If your posts are unpopular for any reason you're automatically penalized. Doesn't matter if you're right or wrong, you're penalized for posting anything that people disagree with or don't want to hear.

That's why sites like Reddit and HN will always be echo chambers. Dissenting voices are automatically silenced. Not 100% of the time, but often enough that most will probably never waste their time posting.




I find that Reddit is generally much worse about this kind of thing; perhaps it is the culture or maybe it is the fact that votes are public. If you say something people don’t like, they’ll quickly pile on you. For some reason people there really like going with the flow, and you can’t even reply to clarify without them coming after you. I have found it much less likely that this happens on Hacker News, and people are generally more willing to listen to a comment regardless of how others felt about it.


I don't think it's just reddit, I believe these systems are prone to triggering some primitive human instincts towards group interaction. I can think of a few plausible explanations for a discrepancy in outcomes across HN and reddit. Perhaps hidden scores or the per-comment floor HN uses suppresses it. Perhaps HN attracts a particular sort of personality while reddit attracts a more representative slice of humanity. Maybe reddit is harder to moderate, has worse moderator tools, worse mods, or just too many people.
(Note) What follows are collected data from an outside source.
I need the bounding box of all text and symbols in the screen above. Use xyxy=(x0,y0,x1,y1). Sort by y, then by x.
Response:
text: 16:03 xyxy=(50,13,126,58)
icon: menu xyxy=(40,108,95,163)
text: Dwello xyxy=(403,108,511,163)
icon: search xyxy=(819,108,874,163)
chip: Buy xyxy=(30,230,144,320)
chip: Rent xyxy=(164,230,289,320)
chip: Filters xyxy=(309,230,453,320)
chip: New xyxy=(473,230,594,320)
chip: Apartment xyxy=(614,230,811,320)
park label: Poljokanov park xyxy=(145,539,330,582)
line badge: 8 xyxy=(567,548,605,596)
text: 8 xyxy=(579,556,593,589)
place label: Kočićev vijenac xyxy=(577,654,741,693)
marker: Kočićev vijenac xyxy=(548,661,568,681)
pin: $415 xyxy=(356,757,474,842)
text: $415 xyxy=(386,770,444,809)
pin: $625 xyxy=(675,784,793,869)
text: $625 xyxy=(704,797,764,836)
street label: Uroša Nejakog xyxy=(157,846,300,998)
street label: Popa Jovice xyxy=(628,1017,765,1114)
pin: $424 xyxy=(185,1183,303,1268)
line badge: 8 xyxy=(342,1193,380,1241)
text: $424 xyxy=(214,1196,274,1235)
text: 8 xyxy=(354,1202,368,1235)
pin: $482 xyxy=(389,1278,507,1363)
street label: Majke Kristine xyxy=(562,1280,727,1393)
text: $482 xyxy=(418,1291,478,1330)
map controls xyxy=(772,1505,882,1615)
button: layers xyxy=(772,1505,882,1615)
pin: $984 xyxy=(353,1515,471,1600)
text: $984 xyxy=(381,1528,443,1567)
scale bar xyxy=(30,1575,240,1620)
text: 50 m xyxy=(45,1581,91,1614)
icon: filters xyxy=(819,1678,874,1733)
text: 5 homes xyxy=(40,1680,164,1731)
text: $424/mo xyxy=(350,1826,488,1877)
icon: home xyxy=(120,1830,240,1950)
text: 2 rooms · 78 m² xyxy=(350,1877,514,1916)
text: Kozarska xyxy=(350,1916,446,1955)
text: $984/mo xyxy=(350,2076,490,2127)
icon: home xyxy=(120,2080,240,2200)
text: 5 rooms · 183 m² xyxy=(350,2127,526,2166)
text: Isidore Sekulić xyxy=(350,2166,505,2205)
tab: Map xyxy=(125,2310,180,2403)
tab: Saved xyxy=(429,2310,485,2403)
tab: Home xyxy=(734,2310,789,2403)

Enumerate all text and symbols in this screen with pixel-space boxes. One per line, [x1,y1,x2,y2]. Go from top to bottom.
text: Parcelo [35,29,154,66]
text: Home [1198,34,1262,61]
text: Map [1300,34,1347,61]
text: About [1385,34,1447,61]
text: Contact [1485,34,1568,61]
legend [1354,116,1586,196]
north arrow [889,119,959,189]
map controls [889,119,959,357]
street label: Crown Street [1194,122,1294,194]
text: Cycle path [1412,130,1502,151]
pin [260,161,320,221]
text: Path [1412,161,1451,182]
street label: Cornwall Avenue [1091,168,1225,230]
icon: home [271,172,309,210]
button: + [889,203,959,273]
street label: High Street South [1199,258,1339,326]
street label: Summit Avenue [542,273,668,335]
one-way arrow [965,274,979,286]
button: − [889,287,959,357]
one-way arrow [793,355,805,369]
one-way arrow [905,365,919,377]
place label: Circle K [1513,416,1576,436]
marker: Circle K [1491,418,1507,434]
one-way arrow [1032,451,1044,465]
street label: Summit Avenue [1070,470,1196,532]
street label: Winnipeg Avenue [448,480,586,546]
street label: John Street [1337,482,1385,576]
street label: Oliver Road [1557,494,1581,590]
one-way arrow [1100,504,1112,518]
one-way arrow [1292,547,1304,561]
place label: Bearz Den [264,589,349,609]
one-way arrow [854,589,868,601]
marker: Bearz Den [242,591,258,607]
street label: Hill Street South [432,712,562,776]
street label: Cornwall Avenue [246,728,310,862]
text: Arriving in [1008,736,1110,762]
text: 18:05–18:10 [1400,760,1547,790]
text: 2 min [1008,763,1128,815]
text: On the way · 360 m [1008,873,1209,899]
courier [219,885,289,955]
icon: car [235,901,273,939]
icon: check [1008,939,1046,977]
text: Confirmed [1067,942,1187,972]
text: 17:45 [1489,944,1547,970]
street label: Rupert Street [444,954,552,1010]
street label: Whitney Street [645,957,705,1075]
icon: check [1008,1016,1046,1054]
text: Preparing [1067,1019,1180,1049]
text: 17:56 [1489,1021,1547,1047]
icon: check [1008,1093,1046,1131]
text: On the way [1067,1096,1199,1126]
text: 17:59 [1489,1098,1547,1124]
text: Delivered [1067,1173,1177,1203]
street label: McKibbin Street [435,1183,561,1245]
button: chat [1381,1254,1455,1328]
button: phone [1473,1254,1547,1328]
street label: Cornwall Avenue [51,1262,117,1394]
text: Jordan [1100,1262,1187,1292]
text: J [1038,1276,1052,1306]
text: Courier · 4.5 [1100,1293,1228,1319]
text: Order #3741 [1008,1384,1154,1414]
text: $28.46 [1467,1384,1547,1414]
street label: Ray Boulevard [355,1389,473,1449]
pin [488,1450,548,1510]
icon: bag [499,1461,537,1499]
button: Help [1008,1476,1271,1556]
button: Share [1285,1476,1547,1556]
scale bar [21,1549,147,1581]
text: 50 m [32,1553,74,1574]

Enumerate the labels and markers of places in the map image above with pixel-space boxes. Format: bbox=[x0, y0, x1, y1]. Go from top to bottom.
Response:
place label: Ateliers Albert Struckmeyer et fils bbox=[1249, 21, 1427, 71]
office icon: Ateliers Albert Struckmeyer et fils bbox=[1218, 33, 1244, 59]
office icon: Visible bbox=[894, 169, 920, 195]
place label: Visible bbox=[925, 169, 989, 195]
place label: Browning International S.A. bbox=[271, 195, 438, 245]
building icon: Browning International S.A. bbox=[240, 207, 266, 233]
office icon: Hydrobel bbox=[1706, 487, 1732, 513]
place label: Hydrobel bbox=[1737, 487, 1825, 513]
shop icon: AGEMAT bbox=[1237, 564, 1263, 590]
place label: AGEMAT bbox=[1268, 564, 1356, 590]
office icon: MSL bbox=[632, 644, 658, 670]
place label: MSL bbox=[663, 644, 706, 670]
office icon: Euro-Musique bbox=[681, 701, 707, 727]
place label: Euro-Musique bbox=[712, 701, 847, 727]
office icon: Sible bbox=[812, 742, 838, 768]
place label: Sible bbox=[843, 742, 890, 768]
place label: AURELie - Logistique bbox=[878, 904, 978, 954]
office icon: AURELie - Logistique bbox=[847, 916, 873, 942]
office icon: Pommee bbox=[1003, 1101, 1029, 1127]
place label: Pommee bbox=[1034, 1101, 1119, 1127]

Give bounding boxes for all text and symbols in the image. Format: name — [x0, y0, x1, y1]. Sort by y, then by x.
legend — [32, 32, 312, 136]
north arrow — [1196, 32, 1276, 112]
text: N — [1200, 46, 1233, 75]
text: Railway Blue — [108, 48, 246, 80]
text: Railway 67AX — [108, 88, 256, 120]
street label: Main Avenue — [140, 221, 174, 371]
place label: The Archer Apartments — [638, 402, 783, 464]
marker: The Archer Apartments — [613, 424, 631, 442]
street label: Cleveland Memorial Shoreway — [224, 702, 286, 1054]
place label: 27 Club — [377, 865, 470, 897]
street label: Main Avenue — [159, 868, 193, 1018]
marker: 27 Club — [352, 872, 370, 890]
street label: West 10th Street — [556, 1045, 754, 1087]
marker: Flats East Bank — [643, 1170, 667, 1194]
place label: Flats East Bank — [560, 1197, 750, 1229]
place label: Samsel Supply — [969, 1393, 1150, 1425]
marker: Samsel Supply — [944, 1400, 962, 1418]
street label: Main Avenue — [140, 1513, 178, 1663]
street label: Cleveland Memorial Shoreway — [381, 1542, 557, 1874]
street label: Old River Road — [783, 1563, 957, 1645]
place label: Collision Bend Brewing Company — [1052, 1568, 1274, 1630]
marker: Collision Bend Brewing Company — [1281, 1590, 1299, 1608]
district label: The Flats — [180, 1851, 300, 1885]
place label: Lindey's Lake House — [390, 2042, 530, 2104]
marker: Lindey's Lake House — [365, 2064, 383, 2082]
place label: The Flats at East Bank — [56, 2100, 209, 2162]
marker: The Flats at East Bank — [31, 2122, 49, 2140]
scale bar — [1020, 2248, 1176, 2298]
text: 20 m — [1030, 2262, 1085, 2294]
I'm not sure what the answer is, but one way or the other I consider these sort of systems to be failed experiments.

> Researchers from Hebrew University, NYU, and MIT explored herd mentality in online spaces, specifically in the context of "digitized, aggregated opinions".[4] Online comments were given an initial positive or negative vote (up or down) on an undisclosed website over five months.[5] The control group comments were left alone. The researchers found that "the first person reading the comment was 32 percent more likely to give it an up vote if it had been already given a fake positive score".[5] Over the five months, comments artificially rated positively showed a 25% higher average score than the control group, with the initial negative vote ending up with no statistical significance in comparison to the control group.[4] The researchers found that "prior ratings created significant bias in individual rating behavior, and positive and negative social influences created asymmetric herding effects".[4]

> “That is a significant change”, Dr. Aral, one of the researchers involved in the experiment, stated. “We saw how these very small signals of social influence snowballed into behaviors like herding.”[5]